クオンは飲んでいたカップを軽く揺らしながら考えていた。
窓から入る陽光がクオンの横顔に当たっている。
沈黙に耐え切れず、レヴィンは口を開いた。
「ダメだろうか……」
クオンはカップをテーブルに置いた。
「ダメってわけじゃないけど。貴族の屋敷に行くんだろ」
レヴィンがうなずくと、クオンはきっぱりと言った。
「着て行く服がない」
クオンは腕を組み、低い声で言った。
「レヴィンの屋敷に行くのとは違う。おまえだから恰好なんて気にしなかったけど、初対面の貴族の屋敷となったら話は別だ。それなりの服装でなければ失礼だろ」
直球で言われるとは思っていなかったが、似たような懸念はするだろうとレヴィンは予測していた。
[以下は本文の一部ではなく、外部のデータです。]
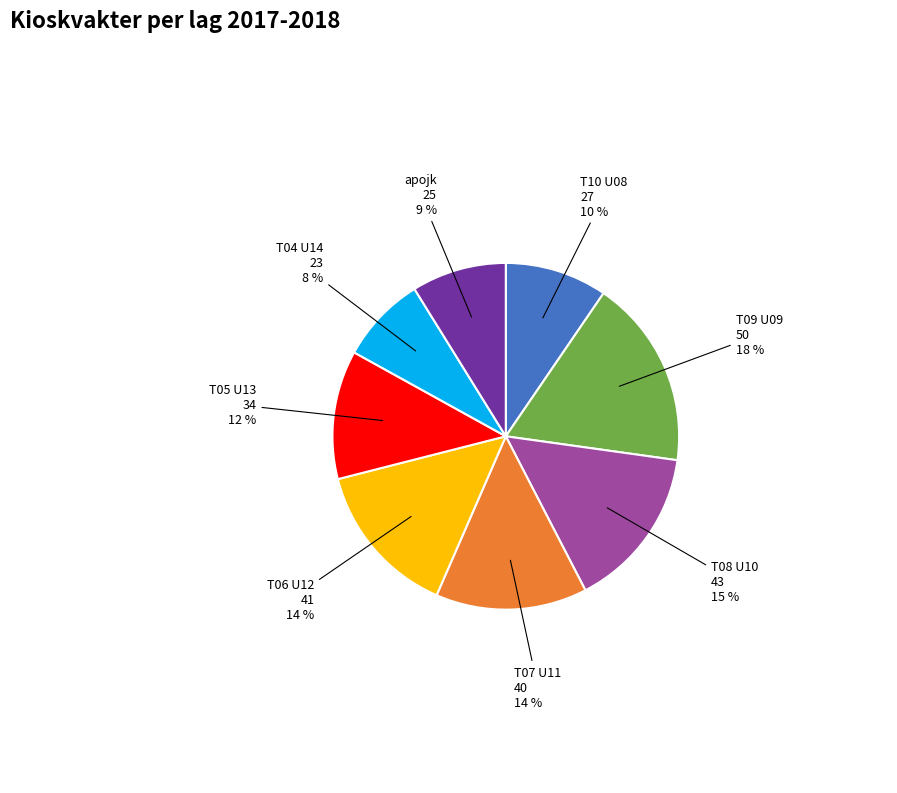

To the nearest percent, what percentage of the pie is apojk?

9%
「それなら大丈夫だ。クオンの服は作る。モーリスの親戚に仕立て屋がいるんだ。彼に頼めばモーリスも喜ぶし、モーリスも衣装代はいらないと言っている。日頃のお礼代わりに受け取ってほしい」
反論の余地を与えず、一息に言い切る。
クオンはそれでもためらっていた。気乗りはしないようだった。逡巡していたが、大きく息をひとつした。
「わかった。品評会はいつなんだ?」
「二か月後なんだ。服を作るには一か月はかかるから、近いうちに俺の屋敷に来てくれないか」
クオンは渋々だったが、うなずいてくれたのがとてもうれしかった。